--- Text ---
^^^^^^^^^^^^^^^^
DUB Seminar will be conducted using Zoom, via an invitation distributed to the DUB mailing list. Participants who are logged into Zoom using a UW account will be directly admitted, and participants who are not logged in to a UW account will be admitted using a Zoom waiting room.
Every year many students diagnosed with Attention Deficit and Hyperactivity Disorders (ADHD) join universities to pursue a college degree. Approximately 2% to 8% of college students with disabilities are diagnosed with ADHD. These percentages are not considering the undiagnosed students, but with the disorder. This disability in college campuses is also known to be one of the largest increases seen in students as a hidden disability. The PI’s institution has approximately 1500 students with disabilities and 342 of those students are diagnosed with ADHD and this number keeps increasing. Typically, the course’s curriculum expects these students to perform at the same level as those with a high attention span. Lectures are not designed with students with attention deficit in mind. Therefore, these students may spend more time studying outside the classroom. However, while studying, they do not notice their attention drifts away until several minutes later. Currently, there is no artistic neurophysiological method to help students improve attention retention. In this talk, I discuss how artistic Brain-Computer Interfaces (BCIs) could help students with ADHD improve their attention retention by creating abstract paintings with their brains. Furthermore, I provide a quick introduction to BCIs and describe how other BCIs methods can be adapted to help the ADHD community improve their attention and affective/emotional state.
^^^^^^^^^^^^^^^^
--- Given information ---
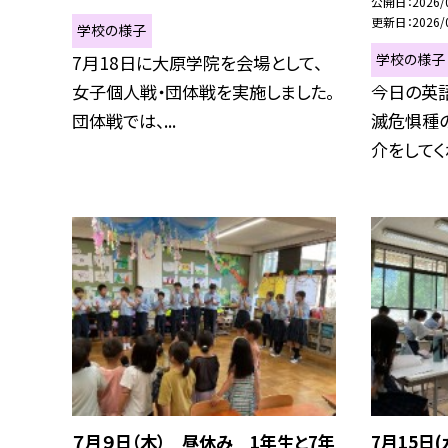
公開日
2026/
更新日
2026/
学校の様子
学校の様子
7月18日に大原学院を会場として、
女子個人戦・団体戦を実施しました。
今日の英
団体戦では、...
滅危惧種
介をしてくれ
７月９日（木） 昼休み 1年生と7年
7月15日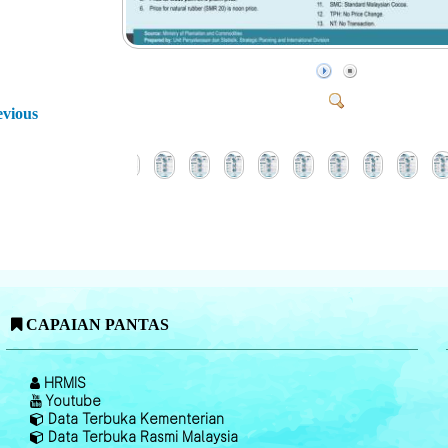
evious
CAPAIAN PANTAS
HRMIS
Youtube
Data Terbuka Kementerian
Data Terbuka Rasmi Malaysia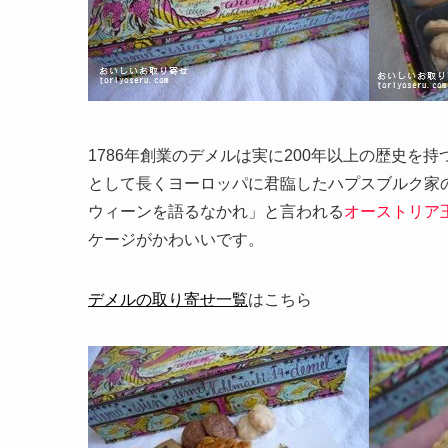
1786年創業のデメルは実に200年以上の歴史
として長くヨーロッパに君臨したハプスブルク家
ウィーンを語るなかれ」と言われる
オーストリア
ケージがかわいいです。
デメルの取り寄せ一覧
はこちら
^^^^^^^^^^^^^^^^
--- Study questions ---
1. Can you answer these from the DUB Seminar text?
(a) How are participants who are not logged in to a UW account admitted?
(b) About what percentage of college students with disabilities are diagnosed with ADHD?
(c) How many students at the PI's institution are diagnosed with ADHD?
2. Could you copy the DUB Seminar text word for word, beginning at the words "DUB Seminar will" and stopping after "Zoom waiting room."?
3. Can you write the next part of the DUB Seminar text, picking up after its final sentence?
Nothing here depends on the material.

--- Task-by-task outputs ---
1.
(a) Through a Zoom waiting room.
(b) Approximately 2% to 8%.
(c) 342.

2.
DUB Seminar will be conducted using Zoom, via an invitation distributed to the DUB mailing list. Participants who are logged into Zoom using a UW account will be directly admitted, and participants who are not logged in to a UW account will be admitted using a Zoom waiting room.

3.
Dr. Marvin Andujar (www.marvinandujar.com) is an Assistant Professor and Lab Director of the Neuro-Machine Interaction research lab (www.neurosymbiosis.com) in the Department of Computer Science and Engineering at the University of South Florida, Tampa, FL. He received his Ph.D. in Human-Centered Computing from the University of Florida. During his Ph.D. studies, Dr. Andujar was recognized as a National Science Foundation Graduate Research Fellow, a GEM Fellow, a Generation’s Google Scholar, and an Intel Scholar. His research concentration is on Affective Brain-Computer Interfaces where he focuses on measuring and decoding the user’s affective state from the brain during human-machine interaction. His dissertation work focused on measuring the effectiveness of quantified-self attention feedback from the brain towards user’s attention improvement.
Dr. Andujar is the researcher who started the Brain-Computer Interface initiative in the department at his current institution. His effort has led to multiple publications in journals and conferences, obtain external funding from the CEO of Intel along with his colleagues, and co-founded the world’s first Brain-Drone Race. His work has been showcased in more than 600 media outlets worldwide including US News, New York Times, Associated Press, and Yahoo News, among others. Recently, he has been named as one of the top 10 under 40 in Tampa Bay for his work and c ontribution to the community. Lastly, he is a member of ACM SIGCHI, IEEE Computers, and the Brain-Computer Interface Society.